Para os membros do GIITS, a prostituição não se confunde com exploração sexual e tráfico humano. “De facto, algumas das pessoas que se prostituem são vítimas desses crimes, mas a grande maioria não tem qualquer ligação às redes de tráfico”, suporta Alexandra Oliveira. “E existe legislação no Código Penal para fazer frente a essas situações abusivas.”

O grupo rejeita que os trabalhadores sexuais sejam vítimas. “A maioria das pessoas que exerce trabalho sexual não se define como vítima, nem considera que é sexualmente explorada”, lê-se no manifesto. “Estamos a falar de adultos livres e conscientes, que não podem declarar rendimentos, fazer descontos, tirar férias, ficar de baixa ou ter licença de maternidade ou paternidade", acrescenta Alexandra Oliveira.

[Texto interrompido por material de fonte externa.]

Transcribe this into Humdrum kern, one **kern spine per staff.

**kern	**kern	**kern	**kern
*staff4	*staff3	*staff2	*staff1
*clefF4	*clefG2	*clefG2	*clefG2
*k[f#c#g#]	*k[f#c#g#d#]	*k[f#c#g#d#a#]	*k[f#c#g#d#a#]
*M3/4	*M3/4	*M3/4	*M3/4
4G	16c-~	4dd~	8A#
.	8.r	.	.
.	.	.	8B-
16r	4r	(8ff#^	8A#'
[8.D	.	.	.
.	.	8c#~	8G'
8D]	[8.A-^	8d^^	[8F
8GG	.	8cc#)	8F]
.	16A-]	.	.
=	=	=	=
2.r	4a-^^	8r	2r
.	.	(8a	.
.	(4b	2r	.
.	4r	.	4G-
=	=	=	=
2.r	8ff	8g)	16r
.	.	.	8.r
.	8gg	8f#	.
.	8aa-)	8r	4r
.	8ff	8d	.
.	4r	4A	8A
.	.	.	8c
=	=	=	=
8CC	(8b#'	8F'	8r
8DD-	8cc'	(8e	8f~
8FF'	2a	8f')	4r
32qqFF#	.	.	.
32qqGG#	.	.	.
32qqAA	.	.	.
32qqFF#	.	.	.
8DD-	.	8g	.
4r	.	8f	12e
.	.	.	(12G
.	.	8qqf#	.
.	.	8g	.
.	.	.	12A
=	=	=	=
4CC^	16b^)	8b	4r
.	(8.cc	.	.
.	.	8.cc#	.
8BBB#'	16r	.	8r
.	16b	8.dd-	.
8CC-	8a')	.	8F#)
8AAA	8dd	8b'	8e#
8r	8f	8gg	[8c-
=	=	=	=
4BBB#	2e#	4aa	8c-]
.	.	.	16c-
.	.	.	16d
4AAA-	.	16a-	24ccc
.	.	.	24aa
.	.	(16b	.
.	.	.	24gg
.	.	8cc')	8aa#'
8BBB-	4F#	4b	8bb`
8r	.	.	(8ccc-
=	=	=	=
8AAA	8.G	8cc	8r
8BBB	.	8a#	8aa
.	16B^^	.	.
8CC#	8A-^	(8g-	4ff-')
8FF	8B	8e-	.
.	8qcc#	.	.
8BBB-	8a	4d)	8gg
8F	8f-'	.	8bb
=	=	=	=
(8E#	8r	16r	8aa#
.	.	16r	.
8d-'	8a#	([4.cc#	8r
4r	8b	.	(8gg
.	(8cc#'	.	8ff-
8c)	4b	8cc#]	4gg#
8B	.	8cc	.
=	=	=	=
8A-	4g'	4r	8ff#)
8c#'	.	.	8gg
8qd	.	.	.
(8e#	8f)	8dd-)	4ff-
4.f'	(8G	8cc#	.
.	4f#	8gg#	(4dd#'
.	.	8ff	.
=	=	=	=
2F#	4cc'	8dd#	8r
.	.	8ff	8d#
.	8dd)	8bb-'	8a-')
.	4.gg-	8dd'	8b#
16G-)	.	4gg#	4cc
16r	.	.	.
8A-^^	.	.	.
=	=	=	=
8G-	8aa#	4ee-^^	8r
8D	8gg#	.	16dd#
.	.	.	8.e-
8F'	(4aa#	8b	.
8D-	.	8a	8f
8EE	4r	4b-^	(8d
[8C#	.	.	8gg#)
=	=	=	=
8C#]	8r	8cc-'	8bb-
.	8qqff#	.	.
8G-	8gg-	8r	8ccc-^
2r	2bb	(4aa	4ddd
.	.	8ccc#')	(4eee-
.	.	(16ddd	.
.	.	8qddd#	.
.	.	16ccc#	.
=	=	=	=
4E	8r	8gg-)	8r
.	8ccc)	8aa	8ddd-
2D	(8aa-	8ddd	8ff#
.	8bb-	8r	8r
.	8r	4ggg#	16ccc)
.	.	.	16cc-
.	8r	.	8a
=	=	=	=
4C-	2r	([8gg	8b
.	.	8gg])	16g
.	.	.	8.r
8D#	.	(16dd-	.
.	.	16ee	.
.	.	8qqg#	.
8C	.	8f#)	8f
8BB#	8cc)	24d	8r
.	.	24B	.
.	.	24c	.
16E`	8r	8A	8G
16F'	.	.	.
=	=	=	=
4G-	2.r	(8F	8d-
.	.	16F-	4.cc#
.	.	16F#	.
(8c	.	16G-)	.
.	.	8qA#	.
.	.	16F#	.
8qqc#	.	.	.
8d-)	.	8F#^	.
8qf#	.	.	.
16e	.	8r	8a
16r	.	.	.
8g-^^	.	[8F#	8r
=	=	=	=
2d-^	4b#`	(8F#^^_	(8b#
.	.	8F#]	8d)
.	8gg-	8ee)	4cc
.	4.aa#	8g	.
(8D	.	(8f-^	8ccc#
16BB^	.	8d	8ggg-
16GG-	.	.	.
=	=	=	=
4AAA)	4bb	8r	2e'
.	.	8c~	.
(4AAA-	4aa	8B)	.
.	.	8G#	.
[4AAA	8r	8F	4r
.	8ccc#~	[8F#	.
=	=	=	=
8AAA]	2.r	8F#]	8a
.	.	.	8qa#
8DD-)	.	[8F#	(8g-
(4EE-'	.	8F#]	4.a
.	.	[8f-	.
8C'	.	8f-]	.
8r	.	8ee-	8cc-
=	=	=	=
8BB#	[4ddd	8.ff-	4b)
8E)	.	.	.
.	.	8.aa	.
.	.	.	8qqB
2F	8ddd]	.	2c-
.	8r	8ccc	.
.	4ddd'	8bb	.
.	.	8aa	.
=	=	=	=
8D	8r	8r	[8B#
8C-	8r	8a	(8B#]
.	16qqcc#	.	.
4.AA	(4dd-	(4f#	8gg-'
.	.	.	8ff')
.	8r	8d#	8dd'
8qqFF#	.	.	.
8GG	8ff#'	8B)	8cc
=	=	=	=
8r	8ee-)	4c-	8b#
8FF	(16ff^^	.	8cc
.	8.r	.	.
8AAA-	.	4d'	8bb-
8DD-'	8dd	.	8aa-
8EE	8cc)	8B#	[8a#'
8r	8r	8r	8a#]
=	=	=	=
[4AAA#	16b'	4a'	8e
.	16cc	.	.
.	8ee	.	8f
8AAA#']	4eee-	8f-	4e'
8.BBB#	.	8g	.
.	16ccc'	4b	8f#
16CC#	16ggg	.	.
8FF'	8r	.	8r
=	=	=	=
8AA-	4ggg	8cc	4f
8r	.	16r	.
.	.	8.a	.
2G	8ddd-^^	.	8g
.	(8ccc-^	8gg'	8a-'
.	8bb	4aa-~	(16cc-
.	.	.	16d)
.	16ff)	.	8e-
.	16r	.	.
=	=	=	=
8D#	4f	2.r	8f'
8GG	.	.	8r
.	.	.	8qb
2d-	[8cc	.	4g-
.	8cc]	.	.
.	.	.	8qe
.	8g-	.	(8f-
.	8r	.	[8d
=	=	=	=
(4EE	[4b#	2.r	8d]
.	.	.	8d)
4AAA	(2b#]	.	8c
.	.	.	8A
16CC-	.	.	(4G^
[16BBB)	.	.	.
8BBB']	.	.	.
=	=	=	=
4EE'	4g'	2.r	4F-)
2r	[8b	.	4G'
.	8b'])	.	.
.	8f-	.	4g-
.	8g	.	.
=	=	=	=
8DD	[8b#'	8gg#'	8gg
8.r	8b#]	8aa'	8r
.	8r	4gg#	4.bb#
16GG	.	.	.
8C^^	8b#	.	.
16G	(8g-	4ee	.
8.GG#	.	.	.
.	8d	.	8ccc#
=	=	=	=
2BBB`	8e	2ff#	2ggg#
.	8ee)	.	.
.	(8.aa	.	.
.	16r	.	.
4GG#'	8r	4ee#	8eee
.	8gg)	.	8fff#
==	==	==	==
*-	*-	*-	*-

Em Portugal, pode-se prestar um serviço sexual pago, mas terceiros não a podem “fomentar, favorecer ou facilitar”, sob pena de prisão de seis meses a cinco anos. O encarceramento pode chegar aos oito anos, quando há violência ou ameaças.

A discussão sobre a constitucionalidade do lenocínio tem vários anos, mas conheceu novos apoios recentemente em tribunais superiores e no Tribunal Constitucional: em Fevereiro, a Relação do Porto considerou o crime inconstitucional e, há um ano, dois juízes do Tribunal Constitucional, incluindo o presidente Manuel Costa Andrade, votaram no mesmo sentido.

Investigadores pedem "alternativas realistas"

Os investigadores pedem que as mudanças legislativas incluam também formas de oferecer “alternativas realistas” e economicamente viáveis para quem queira deixar o trabalho sexual.

O consenso que Mara Clemente, socióloga do ISCTE – Instituto Universitário de Lisboa especialista em políticas de prostituição, diz existir entre quem “estuda o tema há anos e tem um olhar crítico” não existe na política ou na sociedade. Daí a necessidade de o debate se alimentar do conhecimento produzido nas universidades, acredita esta membro-fundadora do GIITS. Para pertencer ao grupo, os investigadores têm que subscrever o manifesto.

O seminário desta quarta-feira inclui ainda outra voz contra o modelo abolicionista: Pye Jakobsson, investigadora, antiga trabalhadora do sexo e uma das fundadoras da associação sueca Rose Alliance.